Note: in this tutorial we have a application work directory called hadoopApplications. Having an utility folder like this is useful to maintain/develope/test your applications (in R, bash or other); when an application is ready you can compress (jar) it and copy into hadoop hdfs folder.


Create the directory structure

More info about legacy applications structure here.

cd
mkdir -p hadoopApplications/ird/indicator_i1      # we choose to put it inside an ird folder group
cd hadoopApplications/ird/indicator_i1
mkdir -p application/indicator_i1/bin/ application/indicator_i1/lib

so we have:

tree
.
|-- application
    `-- indicator_i1
        |-- bin
        |-- lib

Copy and integrate the .R script

Note: with the header #!/usr/bin/Rscript you allow to run the script as executable (for smart call by the run bash script) Note: in the pre-processing statements some parameters are set, something from args, others by constants (year_attribute_name) Note: in the post-processing statements the results file are copied to the current directory (Sys.getenv("PWD"))

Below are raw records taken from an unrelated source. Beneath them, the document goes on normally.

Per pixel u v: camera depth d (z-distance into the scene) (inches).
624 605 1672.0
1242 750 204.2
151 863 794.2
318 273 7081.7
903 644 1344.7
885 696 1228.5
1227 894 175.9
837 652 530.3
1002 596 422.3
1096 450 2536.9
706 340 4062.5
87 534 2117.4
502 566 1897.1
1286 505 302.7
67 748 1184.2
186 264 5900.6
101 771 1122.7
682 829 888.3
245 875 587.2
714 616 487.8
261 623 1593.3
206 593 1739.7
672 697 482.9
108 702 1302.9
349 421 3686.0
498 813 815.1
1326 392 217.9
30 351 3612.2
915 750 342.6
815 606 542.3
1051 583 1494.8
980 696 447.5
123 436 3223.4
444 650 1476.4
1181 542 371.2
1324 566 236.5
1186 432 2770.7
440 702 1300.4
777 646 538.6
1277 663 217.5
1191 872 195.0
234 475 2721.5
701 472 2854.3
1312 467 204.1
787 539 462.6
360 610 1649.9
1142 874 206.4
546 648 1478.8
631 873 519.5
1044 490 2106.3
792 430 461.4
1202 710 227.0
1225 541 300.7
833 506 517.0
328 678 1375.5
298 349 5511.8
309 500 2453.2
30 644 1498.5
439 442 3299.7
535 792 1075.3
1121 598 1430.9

#!/usr/bin/Rscript --vanilla --slave
# Francesco Cerasuolo - Terradue
# pre-processing 
 
args <- commandArgs(TRUE)
wfsUrl <- args[1]
typeName <- args[2]
species <- args[3]
 
connection_type <- "remote"
data_type <- "WFS"
url <- wfsUrl
layer <- typeName
ogc_filter <- paste('<ogc:Filter xmlns:ogc="http://www.opengis.net/ogc" xmlns:gml="http://www.opengis.net/gml">
	<ogc:PropertyIsEqualTo><ogc:PropertyName>species</ogc:PropertyName><ogc:Literal>',
	species,
	'</ogc:Literal></ogc:PropertyIsEqualTo></ogc:Filter>',
	sep="")
 
year_attribute_name <- "year"
ocean_attribute_name <- "ocean"
species_attribute_name <- "species"
value_attribute_name <- "value"
 
 
#Norbert Billet - IRD
#2014/01/27: Norbert - Multi sources edit
#2013/08/30: Norbert - Initial edit
#Atlas_i1_SpeciesByOcean : build a graph of catches by ocean and by year
 
#52North WPS annotations
# wps.des: id = Atlas_i1_SpeciesByOcean, title = IRD tuna atlas indicator i1, abstract = Graph of species catches by ocean;
 
# wps.in: id = data_type, type = string, title = Data type (csv or WFS or MDSTServer), value = "WFS";
# wps.in: id = url, type = string, title = Data URL, value = "http://mdst-macroes.ird.fr:8080/constellation/WS/wfs/tuna_atlas";
# wps.in: id = layer, type = string, title = Data layer name, minOccurs = 0, maxOccurs = 1, value = "ns11:i1i2_mv";
# wps.in: id = mdst_query, type = string, title = MDSTServer query. Only used with MDSTServer data type, minOccurs = 0, maxOccurs = 1;
# wps.in: id = ogc_filter, type = string, title = OGC filter to apply on a WFS datasource. Only used with WFS data type, minOccurs = 0, maxOccurs = 1;
# wps.in: id = year_attribute_name, type = string, title = Year attribute name in the input dataset, value = "year";
# wps.in: id = ocean_attribute_name, type = string, title = Ocean attribute name in the input dataset, value = "ocean";
# wps.in: id = species_attribute_name, type = string, title = Species attribute name in the input dataset, value = "species";
# wps.in: id = value_attribute_name, type = string, title = Value attribute name in the input dataset, value = "value";
# wps.in: id = connection_type, type = string, title = Data connection type (local or remote), value = "remote";
 
# wps.out: id = result, type = string, title = List of result files path;
 
 
if(! require(IRDTunaAtlas)) {
  stop("Missing IRDTunaAtlas library")
}
 
df <- readData(connectionType=connection_type,
        dataType=data_type,
        url=url,
        layer=layer,
        MDSTQuery=mdst_query,
        ogcFilter=ogc_filter)
 
result <- Atlas_i1_SpeciesByOcean(df=df,
                        yearAttributeName=year_attribute_name,
                        oceanAttributeName=ocean_attribute_name,
                        speciesAttributeName=species_attribute_name,
                        valueAttributeName=value_attribute_name)
 
 
# Francesco Cerasuolo - Terradue
# post-processing                        
apply(result, 1, function(x) file.copy(x, paste(Sys.getenv("PWD"), basename(x), sep="/")))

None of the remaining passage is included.